Denn nach § 191 ZPO finden die Vorschriften über die Zustellung von Amts wegen für die Zustellung auf Betreiben der Parteien grundsätzlich entsprechende Anwendung. Der Bundesgerichtshof liefert auch noch eine pragmatische Begründung. Er führt aus, dass eine öffentliche Zustellung der Ladung zum Termin zur Abgabe der Vermögensauskunft unter den Voraussetzungen des § 185 ZPO grundsätzlich möglich sein muss, da der Schuldner es ansonsten in der Hand hätte, die Durchsetzung der titulierten Forderung zu verhindern oder zu erschweren, indem er die Zustellung der Ladung vereitelt und damit den Erlass eines Haftbefehls zur Erzwingung der Abgabe der Vermögensauskunft und Anordnung seiner Eintragung in das Schuldnerverzeichnis gemäß § 882c ZPO unmöglich macht. Hier beweist der Bundesgerichtshof ein erstaunliches Gespür für die Praxis und die häufig anzutreffenden Vollstreckungsprobleme von Gläubigern.

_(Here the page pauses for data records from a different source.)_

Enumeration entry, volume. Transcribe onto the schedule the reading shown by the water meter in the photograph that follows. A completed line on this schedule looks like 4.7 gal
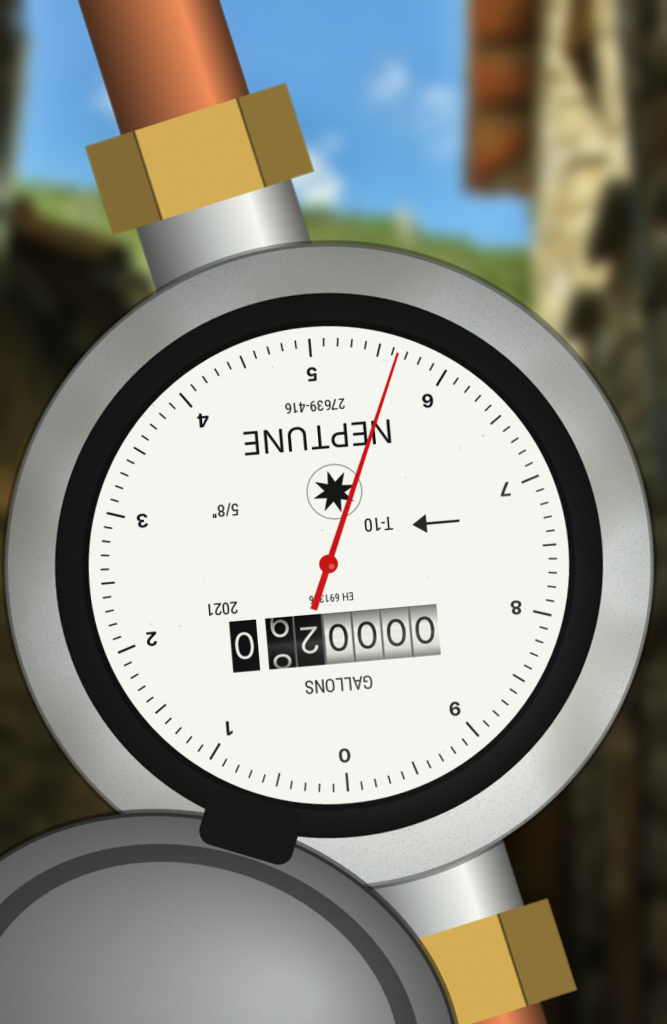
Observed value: 285.6 gal
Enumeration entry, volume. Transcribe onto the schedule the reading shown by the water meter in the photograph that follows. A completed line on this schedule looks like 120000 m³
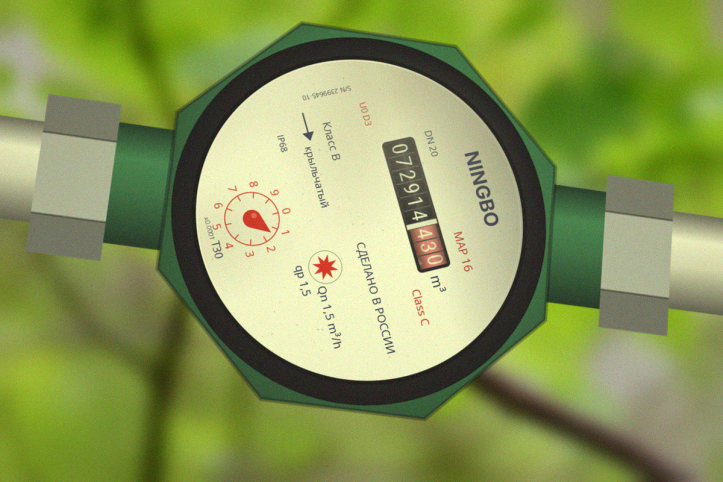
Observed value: 72914.4301 m³
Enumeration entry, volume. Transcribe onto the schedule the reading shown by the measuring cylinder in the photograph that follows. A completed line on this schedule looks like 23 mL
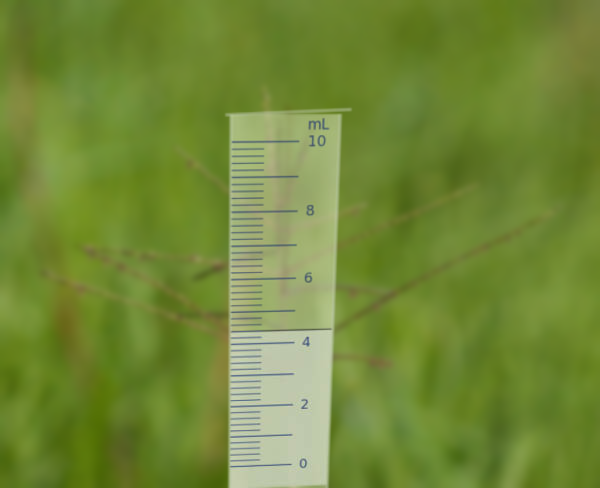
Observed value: 4.4 mL
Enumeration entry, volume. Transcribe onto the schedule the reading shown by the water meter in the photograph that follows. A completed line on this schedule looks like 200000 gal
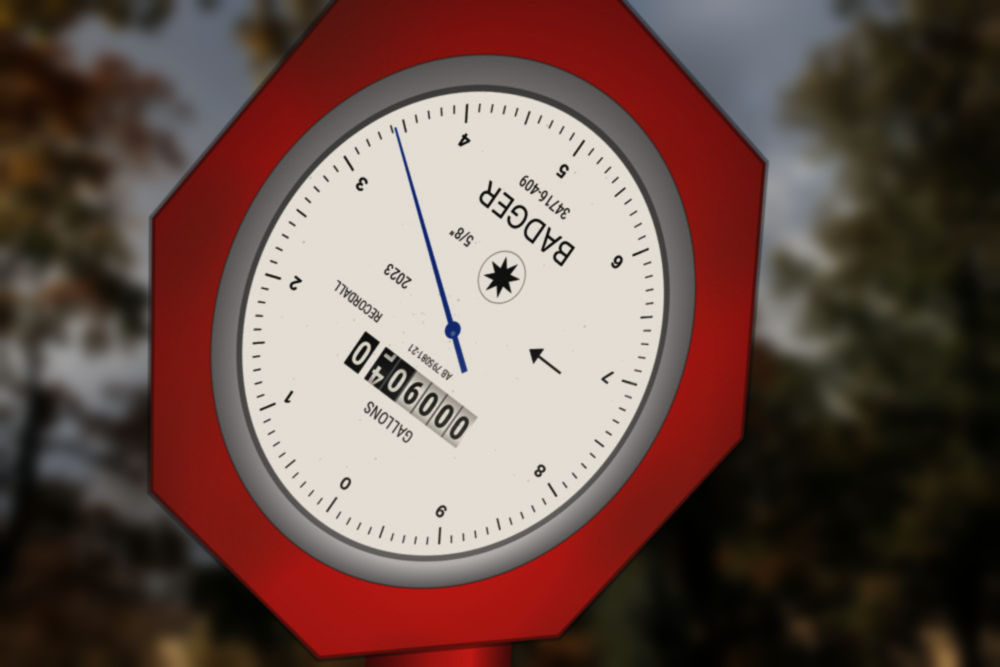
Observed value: 9043.4 gal
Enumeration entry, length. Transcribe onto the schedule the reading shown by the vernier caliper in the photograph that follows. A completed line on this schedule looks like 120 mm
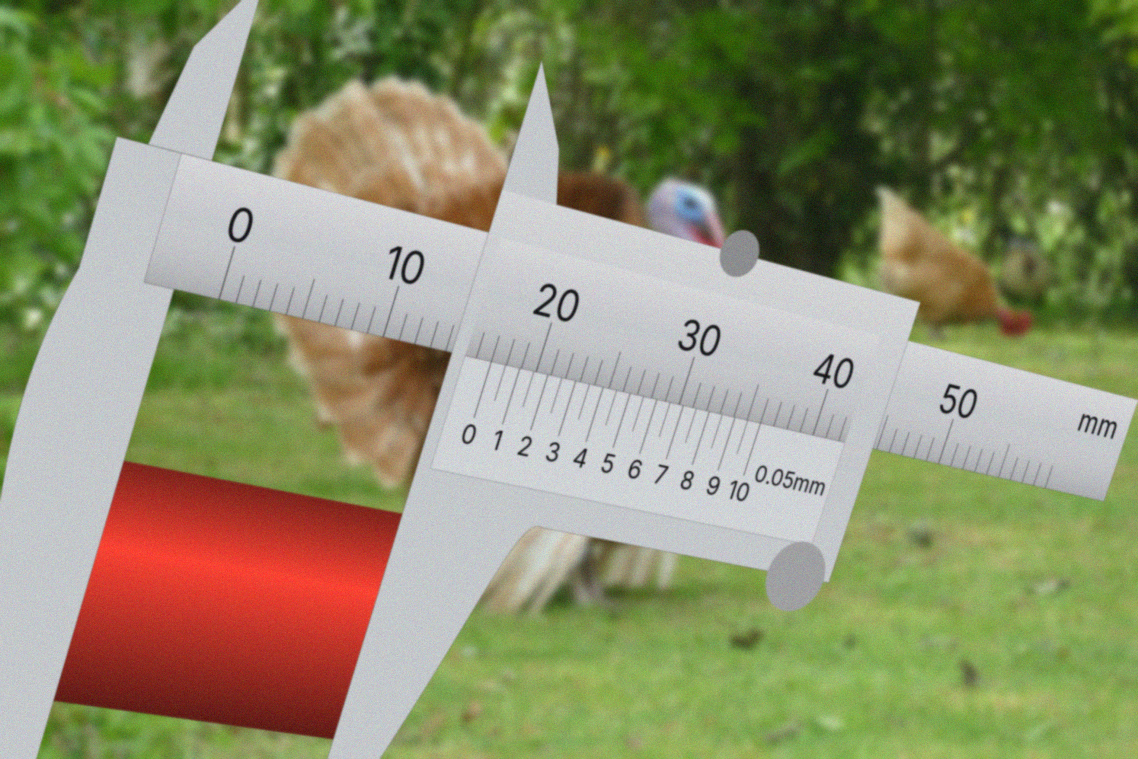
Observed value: 17.0 mm
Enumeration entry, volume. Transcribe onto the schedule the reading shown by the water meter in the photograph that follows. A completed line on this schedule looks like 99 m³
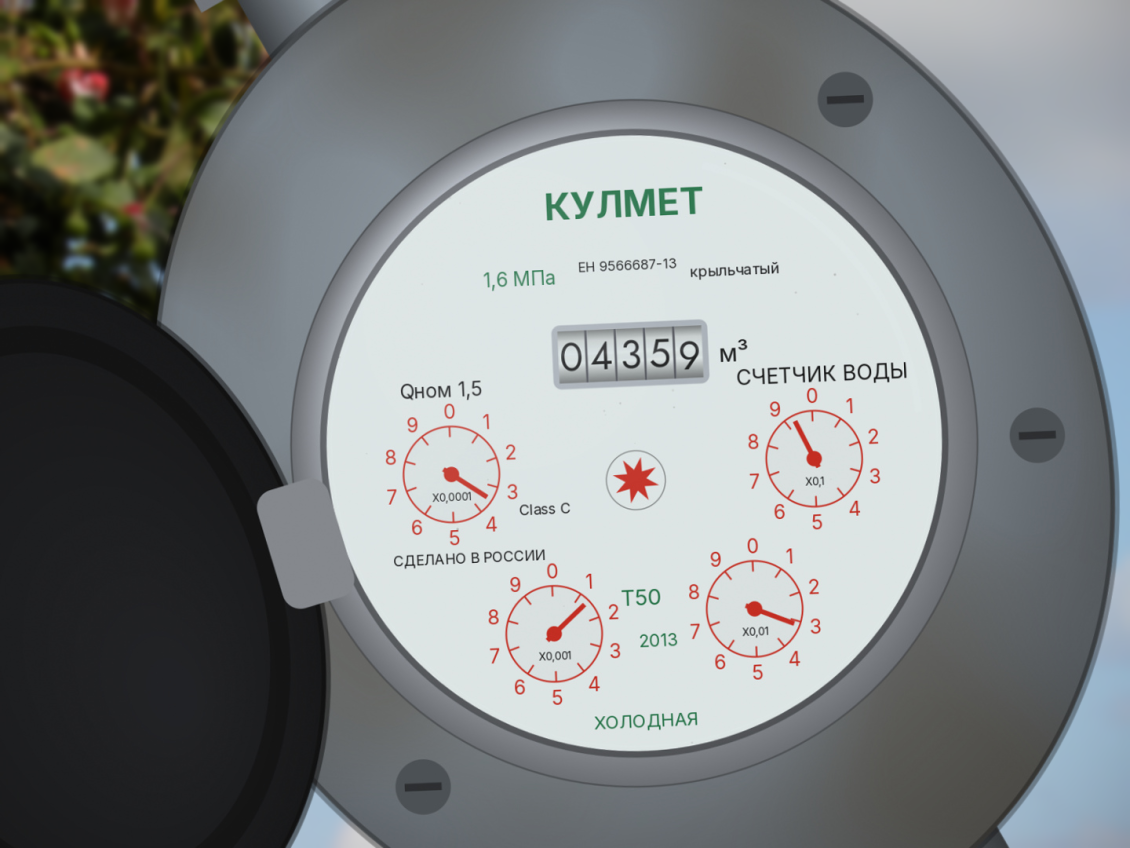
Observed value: 4358.9313 m³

Der Bundesgerichtshof führt in seinem Beschlusses dann weiterhin noch aus, dass über die Bewilligung der öffentlichen Zustellung der Ladung zum Termin zur Abgabe der Vermögensauskunft in entsprechender Anwendung von § 186 Abs. 1 Satz 1 ZPO der Gerichtsvollzieher und nicht etwa das Vollstreckungsgericht zu entscheiden hat und begründet dies ausführlich.

Zusammenfassung

Die entscheidenden Aussagen des Beschlusses des BGH sind zusammengefasst, dass der Gerichtsvollzieher die vom Gläubiger beantragte Bewilligung der öffentlichen Zustellung der Ladung des Schuldners zum Termin zur Abgabe der Vermögensauskunft nicht mit der Begründung verweigern darf, eine solche Zustellung sei nicht möglich. Vielmehr hat der Gerichtsvollzieher in einer solchen Situation zu prüfen, ob die Voraussetzungen des § 185 ZPO für eine öffentliche Zustellung der Ladung erfüllt sind.

Bedeutung für die Praxis

Für die Praxis ist diese Entscheidung von großer Bedeutung. Für Gläubiger von Forderungen heißt sie, dass nun wesentlich bessere Möglichkeiten bestehen, den beauftragten Gerichtsvollzieher zu veranlassen, die öffentliche Zustellung des Termins zur Abgabe der Vermögensauskunft zu veranlassen. Dies bedeutet einen höheren Druck auf die jeweiligen Schuldner, da sie nach der öffentlichen Zustellung z.B. mit einer Eintragung im Schuldnerregister und in der Folge auch mit einem negativen Schufa-Eintrag zu rechnen haben. Ein negativer Schufa-Eintrag kann sowohl bei kleineren sowie größeren geplanten Geschäftsabschlüssen (z.B. Abschluss eines Mietvertrags, Darlehensvertrags, Mobilfunkvertrags) zu erheblichen Nachteilen führen. Auch ein überraschender Haftbefehl könnte die Folge sein. Wollen Schuldner solche Nachteile vermeiden, bedeutet dies für sie vor allem, sich besser mit offenem Visier mit ihren Gläubigern auseinanderzusetzen und zu verhandeln als sich zu verstecken bzw. Zustellungen zu vereiteln.